## [Record extracts]
____

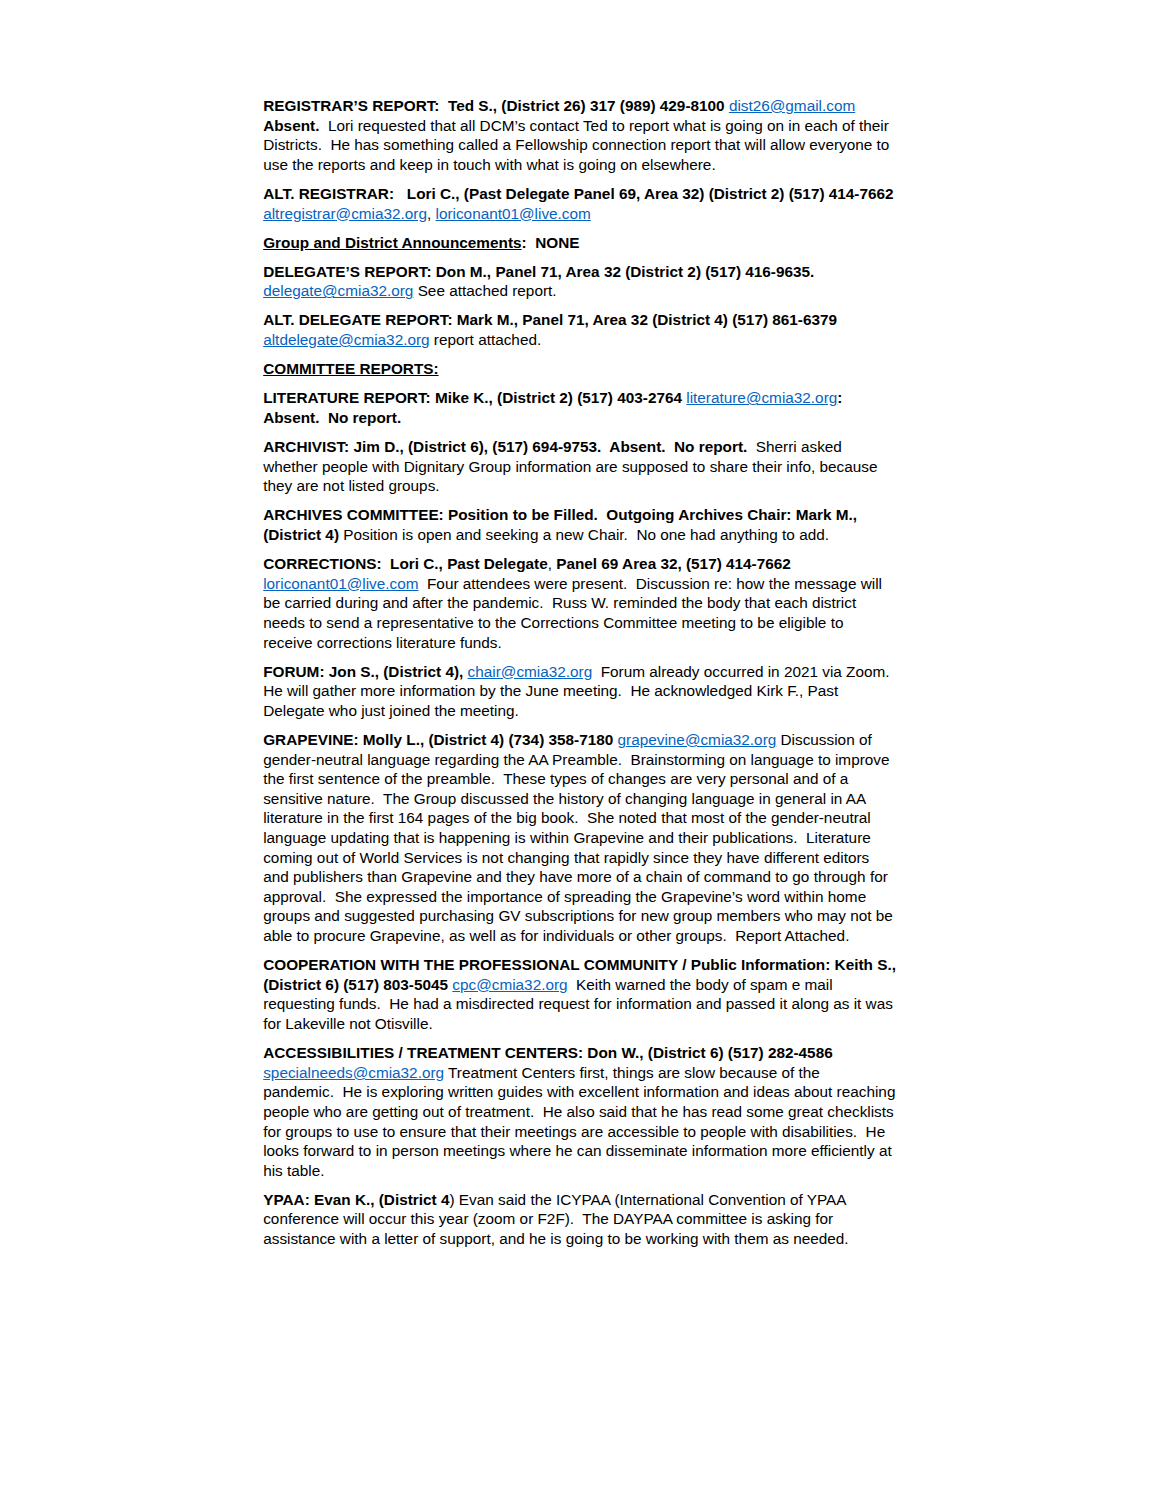REGISTRAR’S REPORT: Ted S., (District 26) 317 (989) 429-8100 dist26@gmail.com Absent. Lori requested that all DCM’s contact Ted to report what is going on in each of their Districts. He has something called a Fellowship connection report that will allow everyone to use the reports and keep in touch with what is going on elsewhere.
ALT. REGISTRAR: Lori C., (Past Delegate Panel 69, Area 32) (District 2) (517) 414-7662 altregistrar@cmia32.org, loriconant01@live.com
Group and District Announcements: NONE
DELEGATE’S REPORT: Don M., Panel 71, Area 32 (District 2) (517) 416-9635. delegate@cmia32.org See attached report.
ALT. DELEGATE REPORT: Mark M., Panel 71, Area 32 (District 4) (517) 861-6379 altdelegate@cmia32.org report attached.
COMMITTEE REPORTS:
LITERATURE REPORT: Mike K., (District 2) (517) 403-2764 literature@cmia32.org: Absent. No report.
ARCHIVIST: Jim D., (District 6), (517) 694-9753. Absent. No report. Sherri asked whether people with Dignitary Group information are supposed to share their info, because they are not listed groups.
ARCHIVES COMMITTEE: Position to be Filled. Outgoing Archives Chair: Mark M., (District 4) Position is open and seeking a new Chair. No one had anything to add.
CORRECTIONS: Lori C., Past Delegate, Panel 69 Area 32, (517) 414-7662 loriconant01@live.com Four attendees were present. Discussion re: how the message will be carried during and after the pandemic. Russ W. reminded the body that each district needs to send a representative to the Corrections Committee meeting to be eligible to receive corrections literature funds.
FORUM: Jon S., (District 4), chair@cmia32.org Forum already occurred in 2021 via Zoom. He will gather more information by the June meeting. He acknowledged Kirk F., Past Delegate who just joined the meeting.
GRAPEVINE: Molly L., (District 4) (734) 358-7180 grapevine@cmia32.org Discussion of gender-neutral language regarding the AA Preamble. Brainstorming on language to improve the first sentence of the preamble. These types of changes are very personal and of a sensitive nature. The Group discussed the history of changing language in general in AA literature in the first 164 pages of the big book. She noted that most of the gender-neutral language updating that is happening is within Grapevine and their publications. Literature coming out of World Services is not changing that rapidly since they have different editors and publishers than Grapevine and they have more of a chain of command to go through for approval. She expressed the importance of spreading the Grapevine’s word within home groups and suggested purchasing GV subscriptions for new group members who may not be able to procure Grapevine, as well as for individuals or other groups. Report Attached.
COOPERATION WITH THE PROFESSIONAL COMMUNITY / Public Information: Keith S., (District 6) (517) 803-5045 cpc@cmia32.org Keith warned the body of spam e mail requesting funds. He had a misdirected request for information and passed it along as it was for Lakeville not Otisville.
ACCESSIBILITIES / TREATMENT CENTERS: Don W., (District 6) (517) 282-4586 specialneeds@cmia32.org Treatment Centers first, things are slow because of the pandemic. He is exploring written guides with excellent information and ideas about reaching people who are getting out of treatment. He also said that he has read some great checklists for groups to use to ensure that their meetings are accessible to people with disabilities. He looks forward to in person meetings where he can disseminate information more efficiently at his table.
YPAA: Evan K., (District 4) Evan said the ICYPAA (International Convention of YPAA conference will occur this year (zoom or F2F). The DAYPAA committee is asking for assistance with a letter of support, and he is going to be working with them as needed.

____

## [Problem statement]
Please retype the records above exactly, leaving every image out.

## [Answer to this problem]
REGISTRAR’S REPORT: Ted S., (District 26) 317 (989) 429-8100 dist26@gmail.com Absent. Lori requested that all DCM’s contact Ted to report what is going on in each of their Districts. He has something called a Fellowship connection report that will allow everyone to use the reports and keep in touch with what is going on elsewhere.
ALT. REGISTRAR: Lori C., (Past Delegate Panel 69, Area 32) (District 2) (517) 414-7662 altregistrar@cmia32.org, loriconant01@live.com
Group and District Announcements: NONE
DELEGATE’S REPORT: Don M., Panel 71, Area 32 (District 2) (517) 416-9635. delegate@cmia32.org See attached report.
ALT. DELEGATE REPORT: Mark M., Panel 71, Area 32 (District 4) (517) 861-6379 altdelegate@cmia32.org report attached.
COMMITTEE REPORTS:
LITERATURE REPORT: Mike K., (District 2) (517) 403-2764 literature@cmia32.org: Absent. No report.
ARCHIVIST: Jim D., (District 6), (517) 694-9753. Absent. No report. Sherri asked whether people with Dignitary Group information are supposed to share their info, because they are not listed groups.
ARCHIVES COMMITTEE: Position to be Filled. Outgoing Archives Chair: Mark M., (District 4) Position is open and seeking a new Chair. No one had anything to add.
CORRECTIONS: Lori C., Past Delegate, Panel 69 Area 32, (517) 414-7662 loriconant01@live.com Four attendees were present. Discussion re: how the message will be carried during and after the pandemic. Russ W. reminded the body that each district needs to send a representative to the Corrections Committee meeting to be eligible to receive corrections literature funds.
FORUM: Jon S., (District 4), chair@cmia32.org Forum already occurred in 2021 via Zoom. He will gather more information by the June meeting. He acknowledged Kirk F., Past Delegate who just joined the meeting.
GRAPEVINE: Molly L., (District 4) (734) 358-7180 grapevine@cmia32.org Discussion of gender-neutral language regarding the AA Preamble. Brainstorming on language to improve the first sentence of the preamble. These types of changes are very personal and of a sensitive nature. The Group discussed the history of changing language in general in AA literature in the first 164 pages of the big book. She noted that most of the gender-neutral language updating that is happening is within Grapevine and their publications. Literature coming out of World Services is not changing that rapidly since they have different editors and publishers than Grapevine and they have more of a chain of command to go through for approval. She expressed the importance of spreading the Grapevine’s word within home groups and suggested purchasing GV subscriptions for new group members who may not be able to procure Grapevine, as well as for individuals or other groups. Report Attached.
COOPERATION WITH THE PROFESSIONAL COMMUNITY / Public Information: Keith S., (District 6) (517) 803-5045 cpc@cmia32.org Keith warned the body of spam e mail requesting funds. He had a misdirected request for information and passed it along as it was for Lakeville not Otisville.
ACCESSIBILITIES / TREATMENT CENTERS: Don W., (District 6) (517) 282-4586 specialneeds@cmia32.org Treatment Centers first, things are slow because of the pandemic. He is exploring written guides with excellent information and ideas about reaching people who are getting out of treatment. He also said that he has read some great checklists for groups to use to ensure that their meetings are accessible to people with disabilities. He looks forward to in person meetings where he can disseminate information more efficiently at his table.
YPAA: Evan K., (District 4) Evan said the ICYPAA (International Convention of YPAA conference will occur this year (zoom or F2F). The DAYPAA committee is asking for assistance with a letter of support, and he is going to be working with them as needed.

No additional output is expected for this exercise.